India’s First-ever Municipal Bond Issue For Retail Investor Just Opened. Can It Become the Primary Source of Financing For Our Cities?
In the US, the municipal debt stands at $ 4 trillion, nearly 16% of the country’s GDP. In India, the total borrowing of municipal corporations stood at just 0.05 per cent of the GDP, most of which was from state governments and banks.
Indian municipalities still primarily rely on government grants-in-aid and government loans.
Indore’s municipal corporation recently launched the first municipal bond issue targeted towards retail investors.
While the base issue size is Rs 122 crores, the offer allows the municipal corporation to retain another Rs 122 crores, taking the entire aggregate to Rs 244 crores.
The Indore Municipal Corporation was also the first to list bonds on NSE in 2018.
While there have been sporadic bond issues by Indian municipal corporations earlier, most of these issues have been targeted towards institutional investors. However, over the last few years, the Indian bond market has begun attracting retail audiences. At the same time, various platforms have sprung up to make investing in these bonds easier for retail investors.
Why are Muni Bonds Not Popular In India?
The first bond issue was launched in India by Bengaluru municipal corporation (MC) in 1997, followed by Ahmedabad MC in 1998.
Between 1997 and 2013, only 22 issues for municipal bonds (munis) were launched – raising Rs 1353 crores in total, a paltry figure compared to the overall finances of MCs.
Thanks to the government’s increasing focus on progressive financing for municipal corporations, between 2014 and 2022, MCs raised Rs 4898 crores through these bonds. Yet, Indian municipalities stand nowhere when compared to advanced countries.
Mature economies usually have a more decentralised financing mechanism. In the US, the municipal debt stands at $ 4 trillion, nearly 16% of the country’s GDP.
In India, the total borrowing of municipal corporations stood at just 0.05 per cent of the GDP, most of which was from state governments and banks.
Between 1997 and the mid-2000s, India’s municipalities continued to raise funds from capital markets, but with the launch of ‘Jawaharlal Nehru National Urban Renewal Mission’, grants again became the primary source of funding.
Indian municipalities, on the other hand, primarily rely on government grants-in-aid and government loans. Further existing laws also make it challenging to raise money from capital markets. In addition, there is significant red tape when it comes to bond raising, in terms of getting the required permissions from the state, repayment periods, instruments used, etc.
Indian laws in their current form don’t have enough provisions in terms of bankruptcy protections, making municipalities and states hesitant to raise debt or allow raising debt, respectively.
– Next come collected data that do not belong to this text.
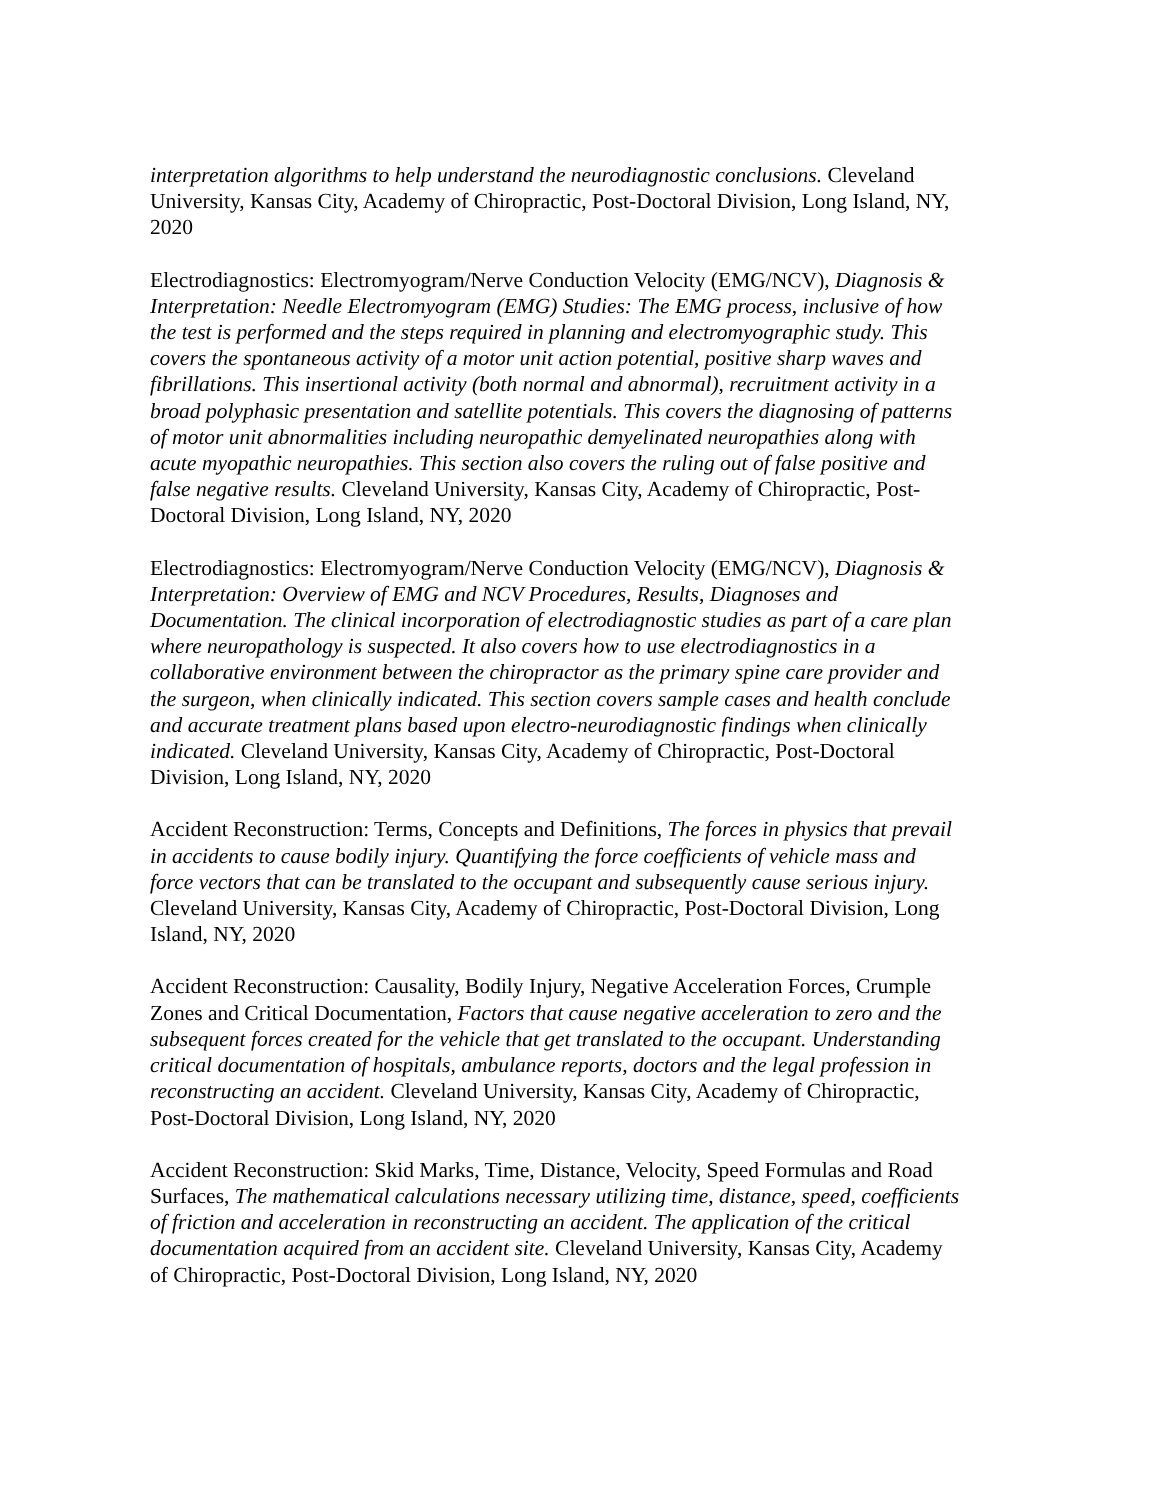interpretation algorithms to help understand the neurodiagnostic conclusions. Cleveland University, Kansas City, Academy of Chiropractic, Post-Doctoral Division, Long Island, NY, 2020
Electrodiagnostics: Electromyogram/Nerve Conduction Velocity (EMG/NCV), Diagnosis & Interpretation: Needle Electromyogram (EMG) Studies: The EMG process, inclusive of how the test is performed and the steps required in planning and electromyographic study. This covers the spontaneous activity of a motor unit action potential, positive sharp waves and fibrillations. This insertional activity (both normal and abnormal), recruitment activity in a broad polyphasic presentation and satellite potentials. This covers the diagnosing of patterns of motor unit abnormalities including neuropathic demyelinated neuropathies along with acute myopathic neuropathies. This section also covers the ruling out of false positive and false negative results. Cleveland University, Kansas City, Academy of Chiropractic, Post-Doctoral Division, Long Island, NY, 2020
Electrodiagnostics: Electromyogram/Nerve Conduction Velocity (EMG/NCV), Diagnosis & Interpretation: Overview of EMG and NCV Procedures, Results, Diagnoses and Documentation. The clinical incorporation of electrodiagnostic studies as part of a care plan where neuropathology is suspected. It also covers how to use electrodiagnostics in a collaborative environment between the chiropractor as the primary spine care provider and the surgeon, when clinically indicated. This section covers sample cases and health conclude and accurate treatment plans based upon electro-neurodiagnostic findings when clinically indicated. Cleveland University, Kansas City, Academy of Chiropractic, Post-Doctoral Division, Long Island, NY, 2020
Accident Reconstruction: Terms, Concepts and Definitions, The forces in physics that prevail in accidents to cause bodily injury. Quantifying the force coefficients of vehicle mass and force vectors that can be translated to the occupant and subsequently cause serious injury. Cleveland University, Kansas City, Academy of Chiropractic, Post-Doctoral Division, Long Island, NY, 2020
Accident Reconstruction: Causality, Bodily Injury, Negative Acceleration Forces, Crumple Zones and Critical Documentation, Factors that cause negative acceleration to zero and the subsequent forces created for the vehicle that get translated to the occupant. Understanding critical documentation of hospitals, ambulance reports, doctors and the legal profession in reconstructing an accident. Cleveland University, Kansas City, Academy of Chiropractic, Post-Doctoral Division, Long Island, NY, 2020
Accident Reconstruction: Skid Marks, Time, Distance, Velocity, Speed Formulas and Road Surfaces, The mathematical calculations necessary utilizing time, distance, speed, coefficients of friction and acceleration in reconstructing an accident. The application of the critical documentation acquired from an accident site. Cleveland University, Kansas City, Academy of Chiropractic, Post-Doctoral Division, Long Island, NY, 2020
According to an RBI report, “Municipal Corporations (MCs) in India are required by law to maintain a balanced/surplus budget and hence, they have not been able to tap capital markets sufficiently to supplement their revenues. They have remained dependent on State and Central government transfers.”
Indian municipal corporations are also plagued with inefficiencies and limited opportunities to increase revenues. It becomes difficult to pay back the bonds without adequate revenues from the capital expenditures made using borrowed money.
An RBI paper released last year said that the 201 MCs that were analysed had their own tax revenue stand anywhere between 30-35% of total receipts, and property tax alone made up 14 per cent of total receipts. After the Goods and Services Tax (GST) launch, other taxes like octroi became obsolete. As a result, MCs in India are dependent on property taxes.
Government Encourages Muni Bonds
The Indian government has been working on incentivising municipal corporations to raise more money through capital markets.
One of these incentives is the provision of aid at the rate of Rs 13 crore for every Rs 100 crore of bonds issued under the Atal Mission for Rejuvenation and Urban Transformation (AMRUT) programme.
Earlier, the government had introduced pooled funding mechanisms to help financially weak municipalities raise capital. In 2015, the Securities and Exchange Board of India (SEBI) passed regulations to encourage the launching of muni bond offerings.
These issues have contributed to a stagnated muni bond market in India. Issuance of debt from capital markets would incentivise municipalities to fund new projects and improve civic infrastructure while forcing them to cut down on flab and become financially disciplined. Today, several other cities are exploring fundraising through bonds as well.